• Recorded data
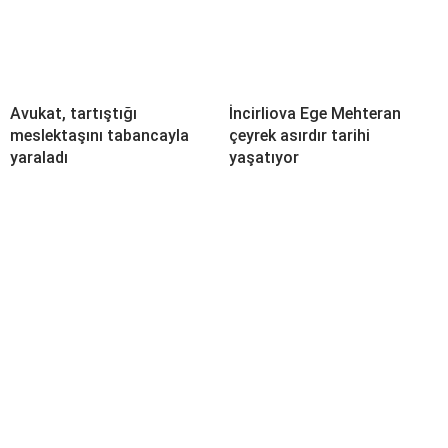
Avukat, tartıştığı
İncirliova Ege Mehteran
meslektaşını tabancayla
çeyrek asırdır tarihi
yaraladı
yaşatıyor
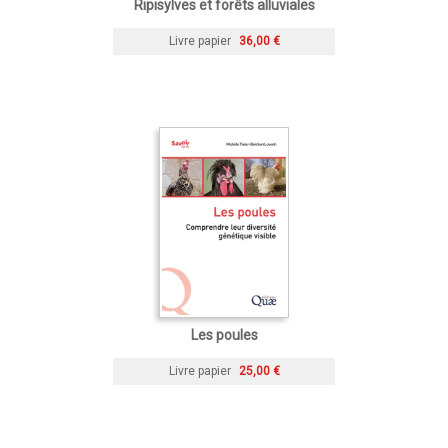
Ripisylves et forêts alluviales
Livre papier
36,00 €
Les poules
Livre papier
25,00 €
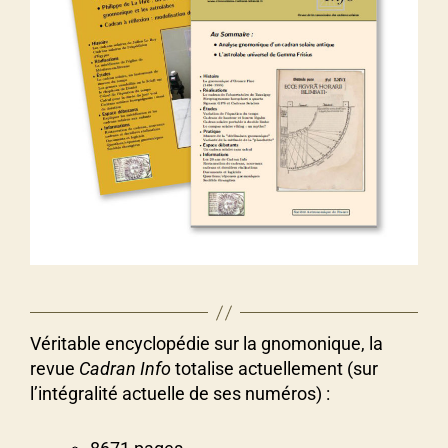
Véritable encyclopédie sur la gnomonique, la
revue
Cadran Info
totalise actuellement (sur
l’intégralité actuelle de ses numéros) :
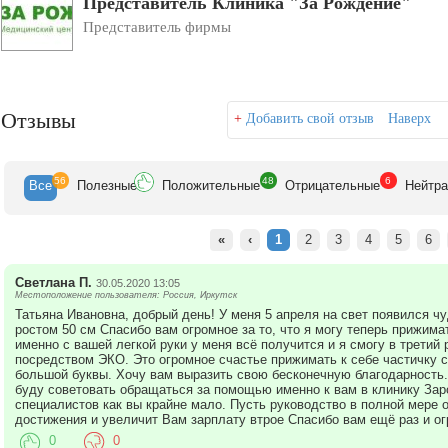
Представитель Клиника "За Рождение"
Представитель фирмы
Отзывы
+
Добавить свой отзыв
Наверх
56
48
6
Все
Полезн
ые
Положит
ельные
Отрицат
ельные
Нейтр
«
‹
1
2
3
4
5
6
Светлана П.
30.05.2020 13:05
Местоположение пользователя: Россия, Иркутск
Татьяна Ивановна, добрый день! У меня 5 апреля на свет появился чу
ростом 50 см Спасибо вам огромное за то, что я могу теперь прижимат
именно с вашей легкой руки у меня всё получится и я смогу в третий р
посредством ЭКО. Это огромное счастье прижимать к себе частичку 
большой буквы. Хочу вам выразить свою бесконечную благодарность
буду советовать обращаться за помощью именно к вам в клинику Зар
специалистов как вы крайне мало. Пусть руководство в полной мере
достижения и увеличит Вам зарплату втрое Спасибо вам ещё раз и ог
0
0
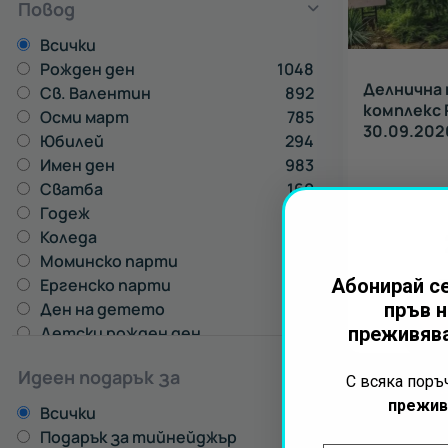
Повод
Всички
Рожден ден
1048
Делнична 
Св. Валентин
892
комплекс 
Осми март
785
30.09.202
Юбилей
294
Имен ден
983
Сватба
160
Годеж
243
Коледа
653
Моминско парти
568
Ергенско парти
415
Абонирай се
Ден на детето
85
пръв н
Детски рожден ден
78
преживява
Идеен подарък за
С всяка пор
прежив
Всички
Подарък за тийнейджър
269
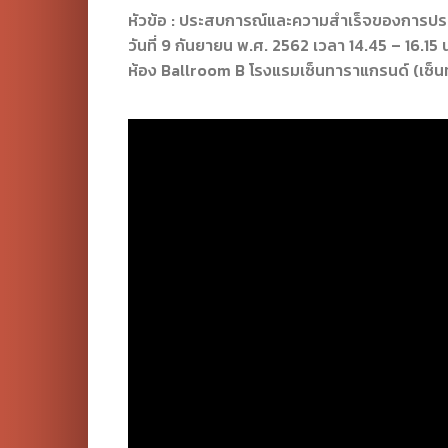
หัวข้อ : ประสบการณ์และความสำเร็จของการประย
วันที่ 9 กันยายน พ.ศ. 2562 เวลา 14.45 – 16.15 
ห้อง Ballroom B โรงแรมเซ็นทาราแกรนด์ (เซ็น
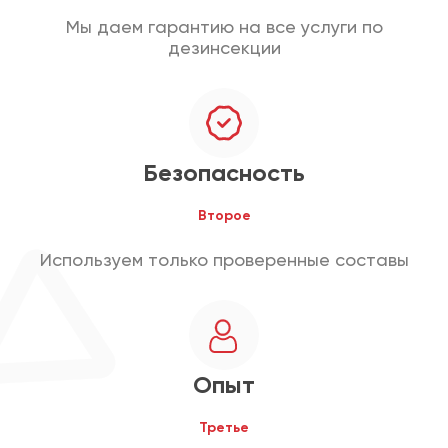
Мы даем гарантию на все услуги по
дезинсекции
Безопасность
Второе
Используем только проверенные составы
Опыт
Третье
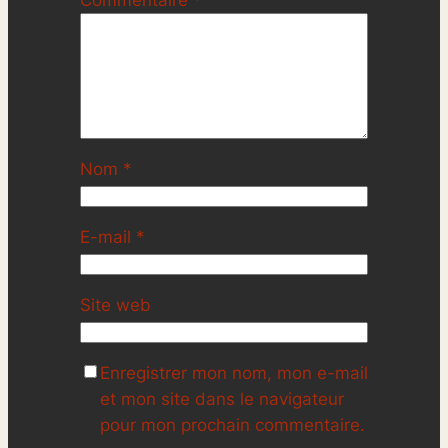
Commentaire
*
Nom
*
E-mail
*
Site web
Enregistrer mon nom, mon e-mail
et mon site dans le navigateur
pour mon prochain commentaire.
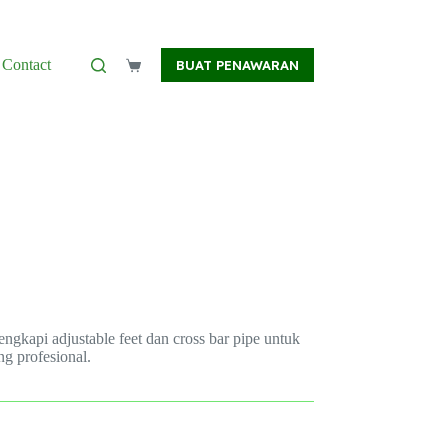
Contact
BUAT PENAWARAN
Shopping
cart
gkapi adjustable feet dan cross bar pipe untuk
ng profesional.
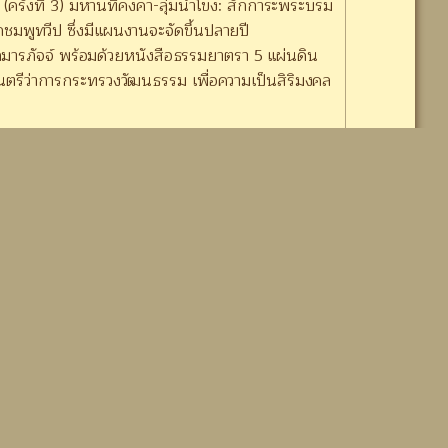
ครั้งที่ 3) มหานทีคงคา-ลุ่มน้ำโขง: สักการะพระบรม
ชมพูทวีป ซึ่งมีแผนงานจะจัดขึ้นปลายปี
กมารภัจจ์ พร้อมด้วยหนังสือธรรมยาตรา 5 แผ่นดิน
ฐมนตรีว่าการกระทรวงวัฒนธรรม เพื่อความเป็นสิริมงคล
้บริหารสถาบันโพธิคยาฯ โดยมี ดร.อภัย จันทนจุลกะ
นวยหลักสูตรภาวะผู้นำที่มั่นคงในวิถีพุทธ (พุทโธ
ษ์ รองเลขาธิการ และนายพรเทพ อัมพรกลิ่นแก้ว
เจ้าหน้าที่บริหารบริษัทหนังสือพิมพ์มติชน และผู้
คณะผู้บริหารบริษัทมติชน โดยกล่าวถึง ทิศทางการ
าบันโพธิคยาฯ เพื่อการขับเคลื่อนการเผยแผ่
ือและแลกเปลี่ยนเรียนรู้ซึ่งกันและกัน สร้างความ
ะพุทธศาสนาเป็นแกนกลางในการพัฒนาให้เกิดความเจริญ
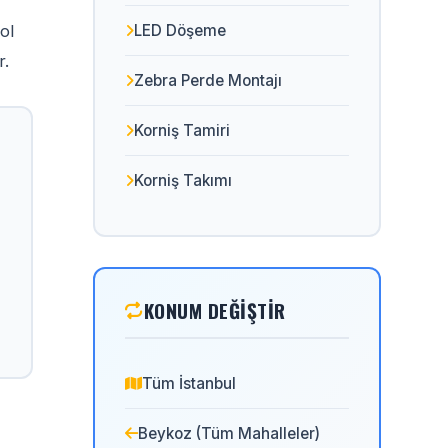
ol
LED Döşeme
r.
Zebra Perde Montajı
Korniş Tamiri
Korniş Takımı
KONUM DEĞIŞTIR
Tüm İstanbul
Beykoz (Tüm Mahalleler)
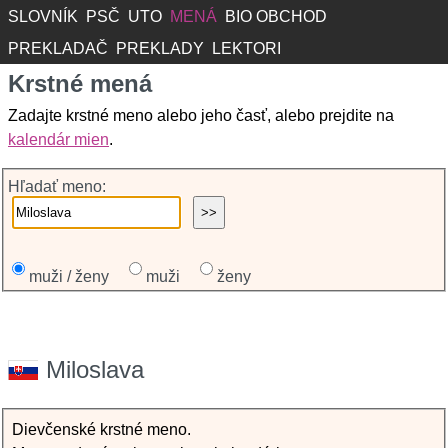
SLOVNÍK
PSČ
UTO
MENÁ
BIO OBCHOD
PREKLADAČ
PREKLADY
LEKTORI
Krstné mená
Zadajte krstné meno alebo jeho časť, alebo prejdite na
kalendár mien
.
Hľadať meno:
muži / ženy
muži
ženy
Miloslava
Dievčenské krstné meno.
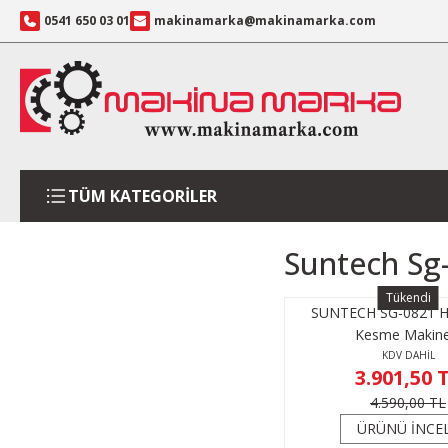
0541 650 03 01
makinamarka@makinamarka.com
TÜM KATEGORİLER
Suntech Sg-
Tükendi
SUNTECH SG-0821 Ha
Kesme Makine
KDV DAHİL
3.901,50 
4.590,00 TL
ÜRÜNÜ İNCE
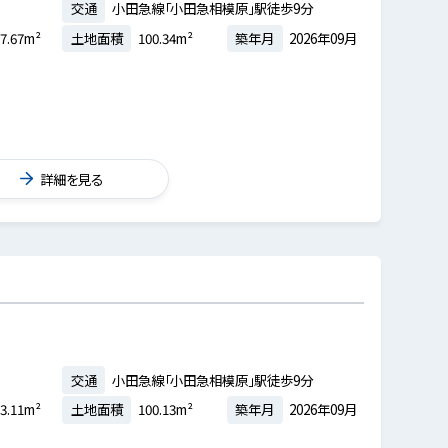
交通
小田急線「小田急相模原」駅徒歩9分
7.67m²
土地面積
100.34m²
築年月
2026年09月
詳細を見る
交通
小田急線「小田急相模原」駅徒歩9分
3.11m²
土地面積
100.13m²
築年月
2026年09月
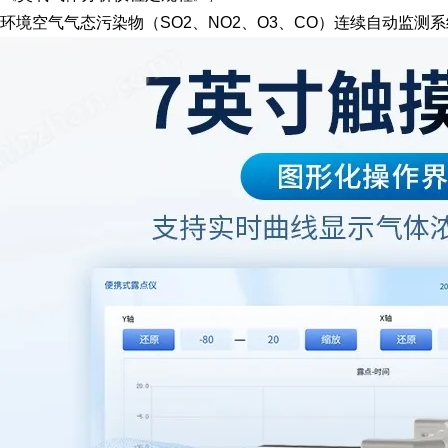
013《环境空气气态污染物（SO2、NO2、O3、CO）连续自动监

• Problem description
In the data above, find the line with "gkapi adjustable feet" and repeat it and every line after it through the end, exactly; leave the pictures out.

• Task result
gkapi adjustable feet dan cross bar pipe untuk
ng profesional.
ครั้งที่ 3) มหานทีคงคา-ลุ่มน้ำโขง: สักการะพระบรม
ชมพูทวีป ซึ่งมีแผนงานจะจัดขึ้นปลายปี
กมารภัจจ์ พร้อมด้วยหนังสือธรรมยาตรา 5 แผ่นดิน
ฐมนตรีว่าการกระทรวงวัฒนธรรม เพื่อความเป็นสิริมงคล
้บริหารสถาบันโพธิคยาฯ โดยมี ดร.อภัย จันทนจุลกะ
นวยหลักสูตรภาวะผู้นำที่มั่นคงในวิถีพุทธ (พุทโธ
ษ์ รองเลขาธิการ และนายพรเทพ อัมพรกลิ่นแก้ว
เจ้าหน้าที่บริหารบริษัทหนังสือพิมพ์มติชน และผู้
คณะผู้บริหารบริษัทมติชน โดยกล่าวถึง ทิศทางการ
าบันโพธิคยาฯ เพื่อการขับเคลื่อนการเผยแผ่
ือและแลกเปลี่ยนเรียนรู้ซึ่งกันและกัน สร้างความ
ะพุทธศาสนาเป็นแกนกลางในการพัฒนาให้เกิดความเจริญ
ol
LED Döşeme
r.
Zebra Perde Montajı
Korniş Tamiri
Korniş Takımı
KONUM DEĞIŞTIR
Tüm İstanbul
Beykoz (Tüm Mahalleler)
SLOVNÍK
PSČ
UTO
MENÁ
BIO OBCHOD
PREKLADAČ
PREKLADY
LEKTORI
Krstné mená
Zadajte krstné meno alebo jeho časť, alebo prejdite na
kalendár mien
.
Hľadať meno:
muži / ženy
muži
ženy
Miloslava
Dievčenské krstné meno.
0541 650 03 01
makinamarka@makinamarka.com
TÜM KATEGORİLER
Suntech Sg-
Tükendi
SUNTECH SG-0821 Ha
Kesme Makine
KDV DAHİL
3.901,50 
4.590,00 TL
ÜRÜNÜ İNCE
交通
小田急線「小田急相模原」駅徒歩9分
7.67m²
土地面積
100.34m²
築年月
2026年09月
詳細を見る
交通
小田急線「小田急相模原」駅徒歩9分
3.11m²
土地面積
100.13m²
築年月
2026年09月
013《环境空气气态污染物（SO2、NO2、O3、CO）连续自动监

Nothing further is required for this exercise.